Continuity of $f(x,y) = \begin{cases} xy & \text{if} \ xy >0 \\ 0 & \text{if} \ xy \leq 0 \end{cases}$

Question

Where is the following function continuous on $\mathbb{R}^2$?

$f(x,y) = \begin{cases} xy & \text{if} \ xy >0 \\ 0 & \text{if} \ xy \leq 0 \end{cases}$

Is it continuous on positive values of $x$ and $y$?

Answer 1

Clearly, both $xy$ and $0$ are continuous functions, hence $f(x,y)$ is continuous for $xy > 0$ and $xy \leq 0.$ Our main concern here is what happens when we transition from $f(x, y) = xy$ to $f(x, y) = 0.$ Observe that this occurs precisely when the sign of $x$ or $y$ changes.

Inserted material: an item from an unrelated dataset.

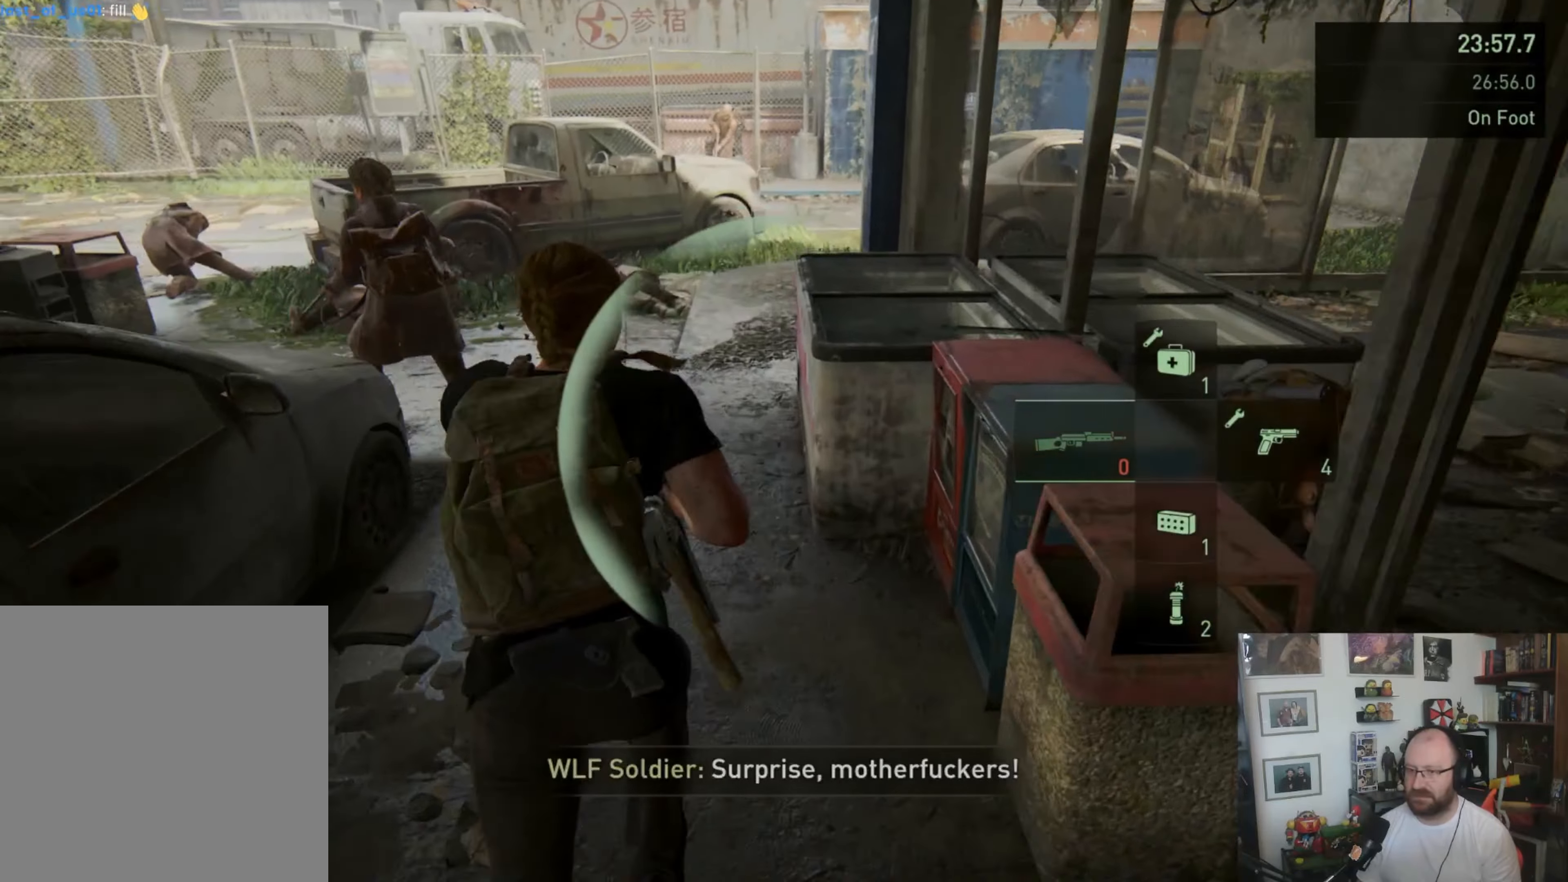
{"dt_ms": 500, "buttons": ["L1"], "left_stick": "up", "right_stick": "center", "button_events": []}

Explicitly, we have that $xy > 0$ if and only if $x, y > 0$ or $x, y < 0,$ and likewise, we have that $xy \leq 0$ if and only if $x \leq 0$ and $y > 0$ or $x > 0$ and $y \leq 0,$ so when the sign of $x$ or $y$ changes, then $f(x, y)$ changes.

But in order for either $x$ or $y$ to change sign, there must exist a neighborhood in which $|x|$ or $|y|$ is arbitrarily small, hence the distance $|xy - 0|$ must be arbitrarily small, i.e., $f(x, y)$ is continuous.